## Exercise materials
+---+

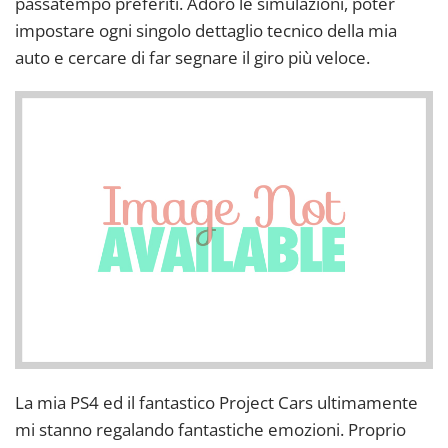
passatempo preferiti. Adoro le simulazioni, poter
impostare ogni singolo dettaglio tecnico della mia
auto e cercare di far segnare il giro più veloce.
La mia PS4 ed il fantastico Project Cars ultimamente
mi stanno regalando fantastiche emozioni. Proprio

+---+

## Work request
Transcribe the text read from the pages in the rows above, reproducing each line without change, and leave the pictures out of your answer.

## Written reply
passatempo preferiti. Adoro le simulazioni, poter
impostare ogni singolo dettaglio tecnico della mia
auto e cercare di far segnare il giro più veloce.
La mia PS4 ed il fantastico Project Cars ultimamente
mi stanno regalando fantastiche emozioni. Proprio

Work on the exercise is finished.